_PROMPT 1_.
Translate into Spanish this sentence from the passage on the Illinois Human Rights Commission: "Hartman was a Democrat until Bruce Rauner ran for governor and began disbursing money in the black community, which included, according to the Chicago Tribune, paying Hartman “$10,000 per month for her outreach efforts.”"
_PROMPT 2_.
In the passage on the Illinois Human Rights Commission, recast the paragraph beginning "Hartman is the publisher" as a short bulleted list that keeps its main facts.
_PROMPT 3_.
Output word for word the part of the passage on the Illinois Human Rights Commission from "The BGA explained" to "in impoverished Illinois.".

_SUPPLIED PASSAGE_.
========================

In that article, I questioned both the lack of ideological representation on the panel, which included two homosexual activists and no conservatives, as well as on the full 13-member commission. I questioned whether the commission is skirting the law that prohibits more than 7 members of the same political party from serving on the commission by identifying 2 of its members as Independents when in reality they are Democrats.

There are yet more questions about the political composition of the Illinois Human Rights Commission, this time about Commissioner Hermene Hartman who is identified as one of the five Republicans serving on the 13-member commission.

Hartman is the publisher of Chicago “lifestyle publication” N’DIGO.com. Her bio on Huffington Post describes Hartman as “one of the most significant and influential Black women in American publishing….N’DIGO, was founded in 1989, as a weekly lifestyle publication for progressive readers.”

Hartman was a Democrat until Bruce Rauner ran for governor and began disbursing money in the black community, which included, according to the Chicago Tribune, paying Hartman “$10,000 per month for her outreach efforts.”

After Rauner’s victory, he appointed Hartman to the Illinois Human Rights Commission, where the Chicago Sun Times reports Hartman earns “$46,960-a-year…accompanied by personal insurance perks.”

Interesting fiscal tidbit: The Better Government Association (BGA) reports that “Commissioners devoted an average 12.9 hours per month to official state business for the fiscal year 2011.” That comes out to approximately $322 per hour—on average.

The BGA explained that “Time commitments varied widely, from an average of fewer than seven hours per month to 20 hours.” Those who work 20 hours per month make a paltry $207 per hour, while those who work 7 hours per month make $594 per hour. Not bad, not bad at all. Perhaps those workers who are fighting for minimum wage increases should take a gander at what some state employees make in impoverished Illinois.

========================

_INFORMATION GIVEN_.
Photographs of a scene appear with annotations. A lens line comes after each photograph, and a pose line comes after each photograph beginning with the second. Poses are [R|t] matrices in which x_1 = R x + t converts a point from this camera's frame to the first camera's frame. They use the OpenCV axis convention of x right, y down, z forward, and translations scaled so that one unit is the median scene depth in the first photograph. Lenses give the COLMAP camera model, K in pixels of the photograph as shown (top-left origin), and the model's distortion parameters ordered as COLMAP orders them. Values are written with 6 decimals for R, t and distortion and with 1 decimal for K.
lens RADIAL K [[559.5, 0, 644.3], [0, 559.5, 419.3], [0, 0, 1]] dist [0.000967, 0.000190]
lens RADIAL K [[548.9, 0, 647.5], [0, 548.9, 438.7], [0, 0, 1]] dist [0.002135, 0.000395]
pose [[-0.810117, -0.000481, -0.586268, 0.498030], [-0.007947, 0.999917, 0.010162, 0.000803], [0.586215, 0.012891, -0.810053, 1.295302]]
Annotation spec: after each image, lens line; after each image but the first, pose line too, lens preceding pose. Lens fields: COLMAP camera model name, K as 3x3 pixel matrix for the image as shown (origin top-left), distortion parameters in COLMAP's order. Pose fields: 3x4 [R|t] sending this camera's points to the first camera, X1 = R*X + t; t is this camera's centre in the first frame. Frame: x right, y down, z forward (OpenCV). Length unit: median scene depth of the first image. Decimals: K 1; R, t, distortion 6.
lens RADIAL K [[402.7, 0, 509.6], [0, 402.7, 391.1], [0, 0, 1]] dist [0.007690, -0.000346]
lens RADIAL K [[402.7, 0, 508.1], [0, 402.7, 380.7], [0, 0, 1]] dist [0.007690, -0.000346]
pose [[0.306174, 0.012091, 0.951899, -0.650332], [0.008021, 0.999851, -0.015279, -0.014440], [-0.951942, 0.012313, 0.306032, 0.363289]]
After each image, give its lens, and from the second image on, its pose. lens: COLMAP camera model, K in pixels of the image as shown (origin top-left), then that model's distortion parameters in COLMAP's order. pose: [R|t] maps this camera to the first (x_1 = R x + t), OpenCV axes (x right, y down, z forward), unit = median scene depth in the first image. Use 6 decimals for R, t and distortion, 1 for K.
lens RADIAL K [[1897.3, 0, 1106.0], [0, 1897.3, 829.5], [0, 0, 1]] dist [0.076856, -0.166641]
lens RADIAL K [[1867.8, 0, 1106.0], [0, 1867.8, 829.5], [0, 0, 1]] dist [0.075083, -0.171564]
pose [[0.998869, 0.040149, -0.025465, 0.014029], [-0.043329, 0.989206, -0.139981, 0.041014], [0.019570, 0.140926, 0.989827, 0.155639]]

========================

_RESPONSE BOX 1_.
Hartman era demócrata hasta que Bruce Rauner se postuló para gobernador y comenzó a repartir dinero en la comunidad negra, lo que incluyó, según el Chicago Tribune, pagarle a Hartman «10.000 dólares al mes por sus labores de acercamiento».

_RESPONSE BOX 2_.
- Hartman publishes N’DIGO.com, a Chicago “lifestyle publication.”
- Her Huffington Post bio calls her one of the most significant and influential Black women in American publishing.
- N’DIGO was founded in 1989 as a weekly lifestyle publication for progressive readers.

_RESPONSE BOX 3_.
The BGA explained that “Time commitments varied widely, from an average of fewer than seven hours per month to 20 hours.” Those who work 20 hours per month make a paltry $207 per hour, while those who work 7 hours per month make $594 per hour. Not bad, not bad at all. Perhaps those workers who are fighting for minimum wage increases should take a gander at what some state employees make in impoverished Illinois.